Any Sovereign placed in such exceptional circumstances would surely have had the impulse to do something for the nation in order to improve the general conditions of its existence. Such thoughts may have animated Nicholas II., but if they did they died before they were given expression. A large gift of a few millions coming from his private purse would have made him none the poorer, and would have brought again to him the popularity which he had been steadfastly losing ever since the day of his accession to the Throne of the Romanoffs. That sum, spent in building new schools, or even hospitals in various large towns in Russia, would have made his name and person popular all over the country; would have brought him blessings and thanks from millions of poor people whose needs, physical and moral, such a gift would have met. But apparently no such idea occurred to him or to his Consort. On March 6th their only thought was to admire the decorations and the bunting displayed in the streets of the capital; they accepted the addresses, felicitations, and gifts of their subjects. For all the outward expression evinced they never, even for one single moment, gave their attention to the fact that in return for what was presented to them they also ought to give something to those who offered them all that was in their means to give.

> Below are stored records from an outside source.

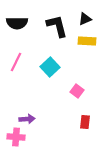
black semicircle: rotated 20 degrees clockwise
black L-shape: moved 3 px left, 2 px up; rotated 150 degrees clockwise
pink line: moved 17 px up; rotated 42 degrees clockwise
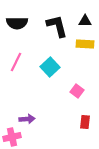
black triangle: moved 2 px down; rotated 24 degrees clockwise
yellow rectangle: moved 2 px left, 3 px down
pink cross: moved 4 px left; rotated 18 degrees counterclockwise
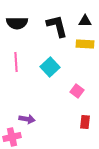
pink line: rotated 30 degrees counterclockwise
purple arrow: rotated 14 degrees clockwise
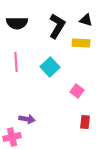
black triangle: moved 1 px right, 1 px up; rotated 16 degrees clockwise
black L-shape: rotated 45 degrees clockwise
yellow rectangle: moved 4 px left, 1 px up
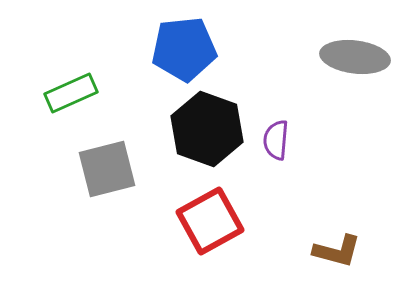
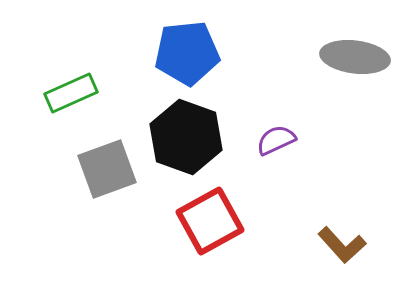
blue pentagon: moved 3 px right, 4 px down
black hexagon: moved 21 px left, 8 px down
purple semicircle: rotated 60 degrees clockwise
gray square: rotated 6 degrees counterclockwise
brown L-shape: moved 5 px right, 6 px up; rotated 33 degrees clockwise
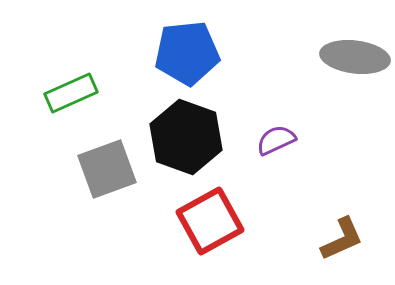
brown L-shape: moved 6 px up; rotated 72 degrees counterclockwise
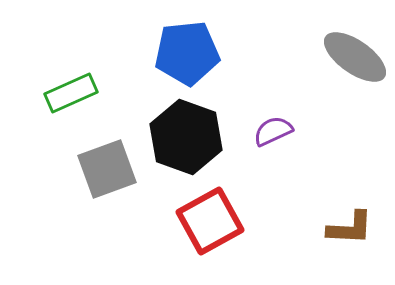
gray ellipse: rotated 28 degrees clockwise
purple semicircle: moved 3 px left, 9 px up
brown L-shape: moved 8 px right, 11 px up; rotated 27 degrees clockwise
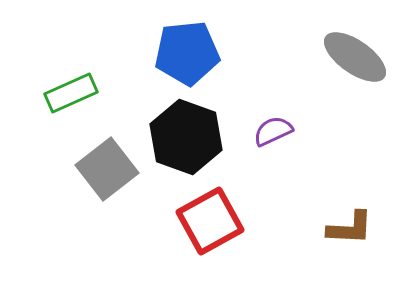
gray square: rotated 18 degrees counterclockwise
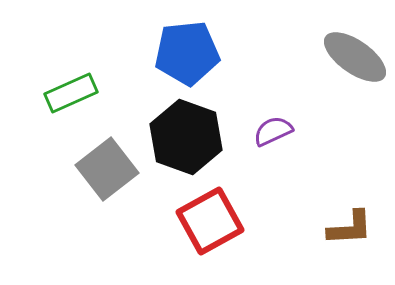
brown L-shape: rotated 6 degrees counterclockwise
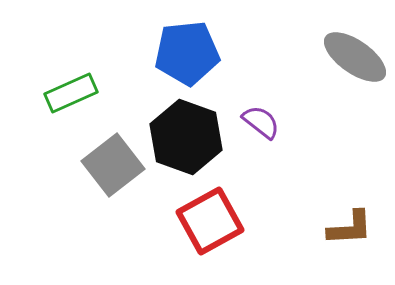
purple semicircle: moved 12 px left, 9 px up; rotated 63 degrees clockwise
gray square: moved 6 px right, 4 px up
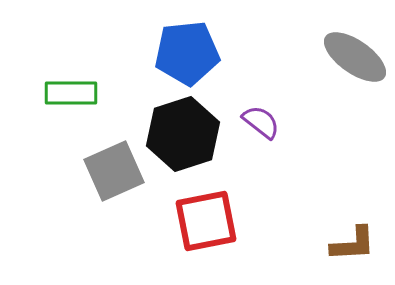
green rectangle: rotated 24 degrees clockwise
black hexagon: moved 3 px left, 3 px up; rotated 22 degrees clockwise
gray square: moved 1 px right, 6 px down; rotated 14 degrees clockwise
red square: moved 4 px left; rotated 18 degrees clockwise
brown L-shape: moved 3 px right, 16 px down
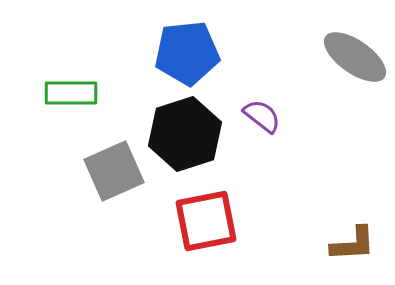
purple semicircle: moved 1 px right, 6 px up
black hexagon: moved 2 px right
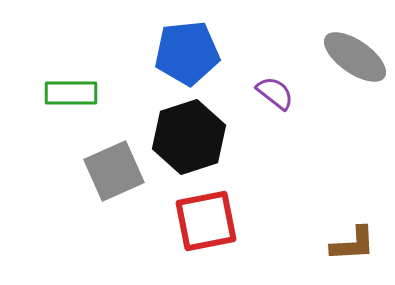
purple semicircle: moved 13 px right, 23 px up
black hexagon: moved 4 px right, 3 px down
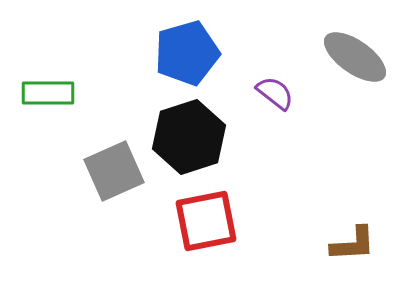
blue pentagon: rotated 10 degrees counterclockwise
green rectangle: moved 23 px left
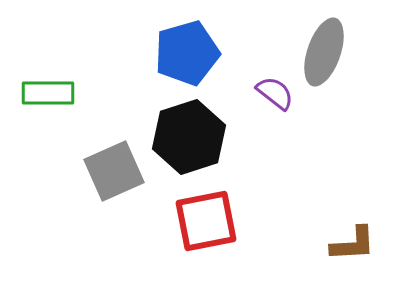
gray ellipse: moved 31 px left, 5 px up; rotated 74 degrees clockwise
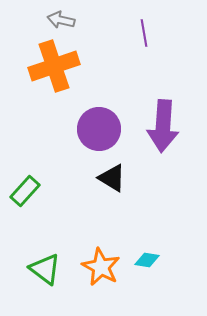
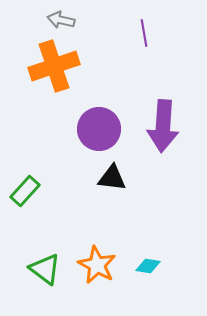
black triangle: rotated 24 degrees counterclockwise
cyan diamond: moved 1 px right, 6 px down
orange star: moved 4 px left, 2 px up
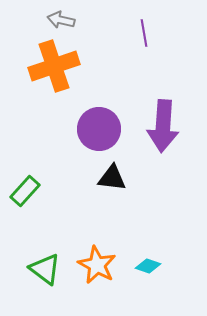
cyan diamond: rotated 10 degrees clockwise
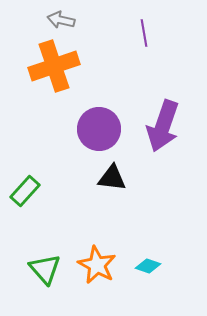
purple arrow: rotated 15 degrees clockwise
green triangle: rotated 12 degrees clockwise
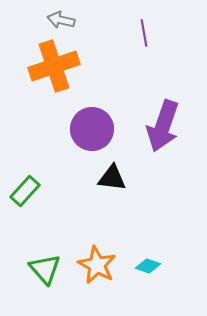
purple circle: moved 7 px left
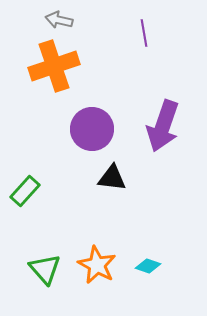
gray arrow: moved 2 px left
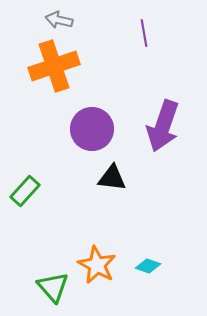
green triangle: moved 8 px right, 18 px down
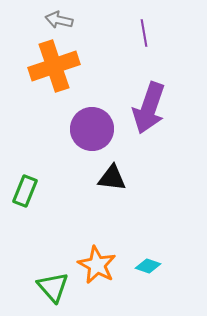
purple arrow: moved 14 px left, 18 px up
green rectangle: rotated 20 degrees counterclockwise
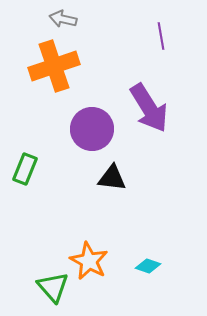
gray arrow: moved 4 px right, 1 px up
purple line: moved 17 px right, 3 px down
purple arrow: rotated 51 degrees counterclockwise
green rectangle: moved 22 px up
orange star: moved 8 px left, 4 px up
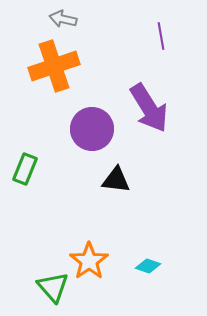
black triangle: moved 4 px right, 2 px down
orange star: rotated 9 degrees clockwise
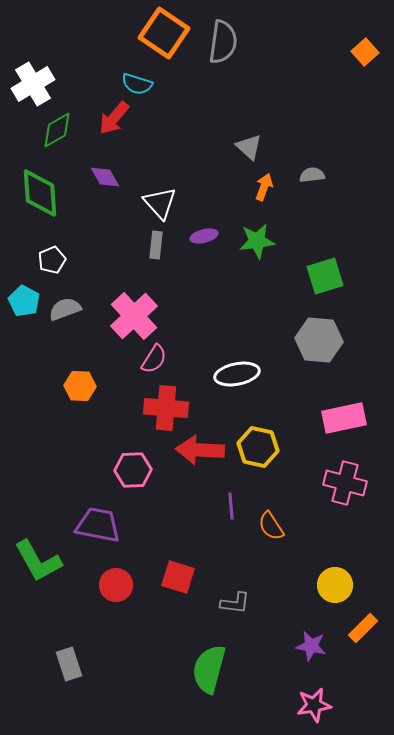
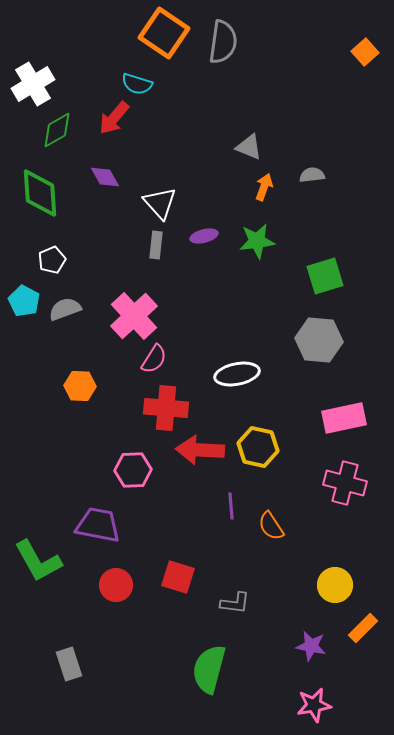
gray triangle at (249, 147): rotated 20 degrees counterclockwise
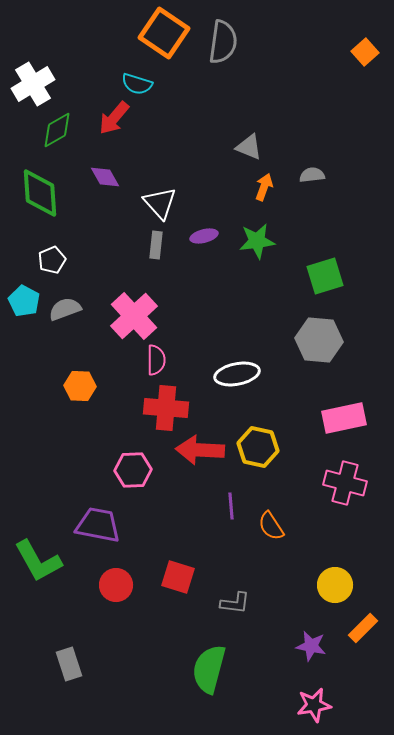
pink semicircle at (154, 359): moved 2 px right, 1 px down; rotated 32 degrees counterclockwise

The amnesty so solemnly promulgated proved to be nothing less than a farce. All the thieves and common malefactors who were crowding the prisons of St. Petersburg and the other towns of the Empire were set free, but the political exiles, men of culture and the highest civic and private virtue, were left to their sad fate, with only their sorrow and their despairing memories.
There was one personage who had been the object of the general pity because a feeling of honesty, unknown generally in a man placed in the position he was in at the time of his fall and condemnation, had led him to tell the truth about the conduct and machinations of the political police of which he was the head. M. Lapoukhine had been followed into his exile by the sympathy not only of those who knew him well but also of many persons who had never seen him. It was felt that he was a victim of a corrupt order of things, perhaps also of private revenge coming from such high quarters that one could not even mention them. One had fully believed that the three hundredth year of the reign of the Romanoff Dynasty would bring him a free pardon and the right to take up once more his place in a Society that had never excluded him from its midst. But March 6th came and went, and nothing was heard about this unfortunate man, and this indifference to his fate raised such a storm of indignation everywhere that even the feelings of loyalty of many which until then had never wavered began to be shaken in presence of this arrant injustice.